» Fragmento del documento:
+--

Otra mañana de calor asfixiante, con una lluvia que no acaba de llegar, sin rastro de nubes, se celebraba en Yaxuná una ceremonia estacional tardía en honor del rezagado Chac. Yaxuná, una villa del centro de la península, está a unos 20 kilómetros al sur de Chichén Itzá. Es una zona de Yucatán en la que muchas personas dependen todavía de la milpa, lo que los convierte en angustiados súbditos de Chac. La ce­­remonia casi había concluido cuando llegué. Los vecinos y su hmem, desesperados por que lloviese, llevaban casi dos días sin descansar intentando atraer por todos los medios a Chac.

Habían hecho un largo camino a pie a través del bosque hasta llegar a una cueva secreta, a cuyas profundidades habían accedido con un precario tinglado de cuerdas para recoger el agua que requería la ceremonia. Habían erigido el altar, excavado el pib, corrido con el enorme gasto de aportar 13 gallinas cebadas para el banquete ritual, velado ante el altar mientras rezaban y bebían balché y dado forma a las torres de panes de maíz y pipas de calabaza cuyas 13 capas las mujeres tenían prohibido tocar. Los habían horneado en el pib y sacado de su lecho candente, que dejaron destapado para que el vapor se elevase directamente hacia el dios de la lluvia a modo de ofrenda.

+--

» Información mostrada:
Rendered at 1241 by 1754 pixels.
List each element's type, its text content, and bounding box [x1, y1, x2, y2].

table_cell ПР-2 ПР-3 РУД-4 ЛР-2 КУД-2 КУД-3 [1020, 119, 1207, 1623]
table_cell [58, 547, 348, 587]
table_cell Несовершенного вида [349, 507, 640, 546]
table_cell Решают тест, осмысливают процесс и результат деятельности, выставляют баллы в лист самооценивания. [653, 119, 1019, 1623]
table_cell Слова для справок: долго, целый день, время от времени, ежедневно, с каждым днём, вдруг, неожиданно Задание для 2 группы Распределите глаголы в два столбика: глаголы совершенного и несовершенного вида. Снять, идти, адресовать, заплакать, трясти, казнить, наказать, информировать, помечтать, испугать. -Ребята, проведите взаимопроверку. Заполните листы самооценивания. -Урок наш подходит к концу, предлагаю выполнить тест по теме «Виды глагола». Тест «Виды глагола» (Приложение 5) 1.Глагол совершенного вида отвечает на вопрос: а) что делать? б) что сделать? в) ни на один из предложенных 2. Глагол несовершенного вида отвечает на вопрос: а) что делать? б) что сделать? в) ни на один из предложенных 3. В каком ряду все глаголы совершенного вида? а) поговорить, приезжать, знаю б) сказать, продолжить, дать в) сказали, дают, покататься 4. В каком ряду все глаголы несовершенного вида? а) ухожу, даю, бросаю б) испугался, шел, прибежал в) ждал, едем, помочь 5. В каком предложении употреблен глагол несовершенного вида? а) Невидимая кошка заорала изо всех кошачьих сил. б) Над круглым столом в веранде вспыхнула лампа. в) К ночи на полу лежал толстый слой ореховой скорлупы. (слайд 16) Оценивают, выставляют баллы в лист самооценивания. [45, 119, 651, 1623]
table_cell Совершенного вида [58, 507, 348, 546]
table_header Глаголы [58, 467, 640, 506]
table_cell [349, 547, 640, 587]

+--

Transcribe del fragmento sobre la ceremonia a Chac en Yaxuná el pasaje comprendido entre "Habían hecho un" y "modo de ofrenda.", ambos incluidos. El material no hace falta para resolver el ejercicio.

Habían hecho un largo camino a pie a través del bosque hasta llegar a una cueva secreta, a cuyas profundidades habían accedido con un precario tinglado de cuerdas para recoger el agua que requería la ceremonia. Habían erigido el altar, excavado el pib, corrido con el enorme gasto de aportar 13 gallinas cebadas para el banquete ritual, velado ante el altar mientras rezaban y bebían balché y dado forma a las torres de panes de maíz y pipas de calabaza cuyas 13 capas las mujeres tenían prohibido tocar. Los habían horneado en el pib y sacado de su lecho candente, que dejaron destapado para que el vapor se elevase directamente hacia el dios de la lluvia a modo de ofrenda.